Aluminum hydroxysulfate, AlSO₄(OH), is postulated to play a vital role in controlling the solubility of aluminum in sulfate-rich acidic soils and ground waters, but it has not yet been confirmed in nature. This study reports the synthesis of an AlSO₄(OH) crystal at 700°C and ∼1.0 GPa in a hydrothermal diamond-anvil cell from a mixture of 95% H₂SO₄ and Al₂O₃ powder and its structure determination from single-crystal X-ray diffraction data. AlSO₄(OH) is monoclinic with space group C2/c and unit-cell parameters a = 7.1110(4), b = 7.0311(5), c = 7.0088(4) A˚, β = 119.281(2)°, and V = 305.65(3) A˚³. Its crystal structure is characterized by kinked chains of corner-sharing AlO₆ octahedra that run parallel to the c-axis. These chains are linked together by SO₄ tetrahedra and hydrogen bonds, forming an octahedral-tetrahedral framework. Except for the numbers and positions of H atoms, AlSO₄(OH) is isostructural with the kieserite-type minerals, a subgroup of the titanite group of minerals.
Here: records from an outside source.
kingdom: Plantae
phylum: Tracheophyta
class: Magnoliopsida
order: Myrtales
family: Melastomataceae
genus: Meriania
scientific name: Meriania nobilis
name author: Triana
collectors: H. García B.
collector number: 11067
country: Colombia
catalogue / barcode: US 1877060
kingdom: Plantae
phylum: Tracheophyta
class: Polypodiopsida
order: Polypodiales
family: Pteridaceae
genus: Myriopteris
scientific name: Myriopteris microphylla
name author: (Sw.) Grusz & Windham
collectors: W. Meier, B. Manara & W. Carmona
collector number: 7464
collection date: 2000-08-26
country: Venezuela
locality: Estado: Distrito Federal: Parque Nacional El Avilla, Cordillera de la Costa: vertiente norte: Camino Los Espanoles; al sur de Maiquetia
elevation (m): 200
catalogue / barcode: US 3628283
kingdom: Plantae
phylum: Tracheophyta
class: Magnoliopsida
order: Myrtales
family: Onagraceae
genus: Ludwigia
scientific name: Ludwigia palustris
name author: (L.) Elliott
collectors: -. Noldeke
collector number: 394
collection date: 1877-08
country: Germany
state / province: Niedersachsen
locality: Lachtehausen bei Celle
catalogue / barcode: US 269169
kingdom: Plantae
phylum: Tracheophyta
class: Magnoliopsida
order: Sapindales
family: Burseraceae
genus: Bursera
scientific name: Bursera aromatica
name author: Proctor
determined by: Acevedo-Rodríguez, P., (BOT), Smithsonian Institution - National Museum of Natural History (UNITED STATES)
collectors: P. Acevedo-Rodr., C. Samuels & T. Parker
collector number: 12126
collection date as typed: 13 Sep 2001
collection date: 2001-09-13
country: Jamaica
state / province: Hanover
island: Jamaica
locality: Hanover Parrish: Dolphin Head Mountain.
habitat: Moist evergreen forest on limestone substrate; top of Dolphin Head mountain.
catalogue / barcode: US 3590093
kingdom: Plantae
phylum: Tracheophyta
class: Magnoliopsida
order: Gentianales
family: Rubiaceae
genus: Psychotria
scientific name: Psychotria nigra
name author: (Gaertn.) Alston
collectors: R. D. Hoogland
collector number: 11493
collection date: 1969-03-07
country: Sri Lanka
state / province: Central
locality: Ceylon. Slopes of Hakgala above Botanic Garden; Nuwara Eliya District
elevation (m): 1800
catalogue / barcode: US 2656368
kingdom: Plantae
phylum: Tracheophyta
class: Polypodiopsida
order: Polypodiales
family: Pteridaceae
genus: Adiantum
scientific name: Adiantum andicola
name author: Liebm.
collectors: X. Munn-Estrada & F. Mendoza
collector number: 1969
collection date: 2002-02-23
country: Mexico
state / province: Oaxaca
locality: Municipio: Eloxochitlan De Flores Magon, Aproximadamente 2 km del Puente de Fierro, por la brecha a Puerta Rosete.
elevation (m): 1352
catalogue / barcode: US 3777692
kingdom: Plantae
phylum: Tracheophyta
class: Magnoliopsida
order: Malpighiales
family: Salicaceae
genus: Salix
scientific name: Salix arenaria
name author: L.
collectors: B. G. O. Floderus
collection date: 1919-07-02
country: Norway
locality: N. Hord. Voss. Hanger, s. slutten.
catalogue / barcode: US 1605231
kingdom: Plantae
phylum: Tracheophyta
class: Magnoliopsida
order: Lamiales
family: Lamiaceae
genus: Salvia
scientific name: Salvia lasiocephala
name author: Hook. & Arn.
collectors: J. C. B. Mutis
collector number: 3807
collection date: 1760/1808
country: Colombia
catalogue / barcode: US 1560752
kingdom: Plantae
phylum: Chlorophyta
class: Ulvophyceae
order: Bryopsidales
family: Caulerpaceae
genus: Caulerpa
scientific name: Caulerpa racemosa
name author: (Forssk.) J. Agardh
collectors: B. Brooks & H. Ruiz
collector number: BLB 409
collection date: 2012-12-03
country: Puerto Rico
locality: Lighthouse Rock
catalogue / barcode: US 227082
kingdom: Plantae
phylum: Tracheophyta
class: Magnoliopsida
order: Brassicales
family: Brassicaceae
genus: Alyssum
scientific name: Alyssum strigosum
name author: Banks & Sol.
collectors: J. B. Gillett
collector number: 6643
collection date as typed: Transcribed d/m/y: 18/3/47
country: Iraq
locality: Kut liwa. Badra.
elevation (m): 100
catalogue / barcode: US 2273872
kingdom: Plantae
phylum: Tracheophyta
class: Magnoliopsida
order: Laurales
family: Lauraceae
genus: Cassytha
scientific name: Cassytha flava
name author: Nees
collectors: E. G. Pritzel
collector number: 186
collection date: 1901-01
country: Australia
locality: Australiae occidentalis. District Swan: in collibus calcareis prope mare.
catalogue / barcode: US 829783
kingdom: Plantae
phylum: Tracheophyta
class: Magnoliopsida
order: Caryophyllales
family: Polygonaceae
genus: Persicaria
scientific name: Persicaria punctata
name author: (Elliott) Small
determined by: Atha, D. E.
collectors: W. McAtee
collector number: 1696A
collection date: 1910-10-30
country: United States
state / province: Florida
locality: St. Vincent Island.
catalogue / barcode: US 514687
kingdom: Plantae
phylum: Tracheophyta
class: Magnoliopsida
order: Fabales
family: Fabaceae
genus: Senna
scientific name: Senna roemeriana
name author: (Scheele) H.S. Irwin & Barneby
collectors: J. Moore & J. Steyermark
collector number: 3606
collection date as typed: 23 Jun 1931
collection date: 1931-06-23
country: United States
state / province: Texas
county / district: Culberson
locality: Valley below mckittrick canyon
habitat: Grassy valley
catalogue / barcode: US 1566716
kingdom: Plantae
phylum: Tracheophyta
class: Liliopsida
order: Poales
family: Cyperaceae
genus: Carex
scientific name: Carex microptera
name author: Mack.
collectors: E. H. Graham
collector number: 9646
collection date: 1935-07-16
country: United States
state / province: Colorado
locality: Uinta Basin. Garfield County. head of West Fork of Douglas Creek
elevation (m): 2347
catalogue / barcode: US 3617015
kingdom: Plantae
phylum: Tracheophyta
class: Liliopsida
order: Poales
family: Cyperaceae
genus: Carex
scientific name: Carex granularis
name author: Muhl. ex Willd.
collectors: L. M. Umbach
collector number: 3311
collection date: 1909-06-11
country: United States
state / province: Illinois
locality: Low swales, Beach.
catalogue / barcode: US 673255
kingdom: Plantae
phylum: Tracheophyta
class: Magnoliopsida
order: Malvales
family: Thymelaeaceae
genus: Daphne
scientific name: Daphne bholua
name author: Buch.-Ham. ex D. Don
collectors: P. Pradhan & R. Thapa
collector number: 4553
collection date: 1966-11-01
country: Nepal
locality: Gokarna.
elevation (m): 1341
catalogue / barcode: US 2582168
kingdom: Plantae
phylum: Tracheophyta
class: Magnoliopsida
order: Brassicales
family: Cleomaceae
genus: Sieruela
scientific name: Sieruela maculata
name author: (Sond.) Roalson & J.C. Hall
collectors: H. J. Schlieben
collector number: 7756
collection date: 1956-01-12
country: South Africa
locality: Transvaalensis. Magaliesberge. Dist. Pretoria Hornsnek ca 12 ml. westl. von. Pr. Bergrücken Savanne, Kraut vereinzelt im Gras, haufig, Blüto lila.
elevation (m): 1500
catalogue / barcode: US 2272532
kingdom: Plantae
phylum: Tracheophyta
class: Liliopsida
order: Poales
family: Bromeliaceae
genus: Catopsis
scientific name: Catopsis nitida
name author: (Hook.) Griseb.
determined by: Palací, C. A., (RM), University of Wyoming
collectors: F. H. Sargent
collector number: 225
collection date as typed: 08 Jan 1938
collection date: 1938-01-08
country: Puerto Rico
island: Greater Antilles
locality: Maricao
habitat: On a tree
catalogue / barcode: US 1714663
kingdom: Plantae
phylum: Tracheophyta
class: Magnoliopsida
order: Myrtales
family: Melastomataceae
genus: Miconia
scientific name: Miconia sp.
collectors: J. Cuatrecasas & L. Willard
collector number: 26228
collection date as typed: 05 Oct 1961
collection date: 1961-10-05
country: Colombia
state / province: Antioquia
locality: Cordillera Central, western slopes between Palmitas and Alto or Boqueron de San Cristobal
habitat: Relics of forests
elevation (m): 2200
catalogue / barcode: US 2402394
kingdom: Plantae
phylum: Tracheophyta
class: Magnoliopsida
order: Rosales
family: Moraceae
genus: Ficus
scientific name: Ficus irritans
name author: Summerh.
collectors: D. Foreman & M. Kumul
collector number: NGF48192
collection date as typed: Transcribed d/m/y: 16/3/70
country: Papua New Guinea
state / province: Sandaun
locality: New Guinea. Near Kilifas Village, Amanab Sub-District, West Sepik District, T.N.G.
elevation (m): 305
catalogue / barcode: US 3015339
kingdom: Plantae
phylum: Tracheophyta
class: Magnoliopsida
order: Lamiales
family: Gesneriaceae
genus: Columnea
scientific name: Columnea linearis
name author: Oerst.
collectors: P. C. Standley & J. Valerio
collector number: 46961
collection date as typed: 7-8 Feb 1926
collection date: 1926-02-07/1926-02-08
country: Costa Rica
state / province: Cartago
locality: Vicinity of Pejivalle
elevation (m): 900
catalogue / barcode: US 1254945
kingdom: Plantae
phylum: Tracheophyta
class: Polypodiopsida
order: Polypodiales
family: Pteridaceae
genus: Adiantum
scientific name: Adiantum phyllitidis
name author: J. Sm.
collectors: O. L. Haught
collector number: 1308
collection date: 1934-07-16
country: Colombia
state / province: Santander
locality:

A comparison of powder X-ray diffraction patterns indicates that our AlSO₄(OH) is the same as that obtained by Shanks et al. (1981) through hydrolysis of Al₂(SO₄)₃ solutions at temperatures above 310°C. To date, AlSO₄(OH) has been synthesized only at temperatures above 290°C, implying that it may not stable in low-temperature environments, such as acidic soils and mine waters. The possible environments to find Al(OH)SO₄ may include places where sulfur-rich magma-derived fluids react with aluminous rocks under elevated temperature and pressure, and on Venus where a sulfur-rich atmosphere interacts with surface rocks at temperatures above 400°C.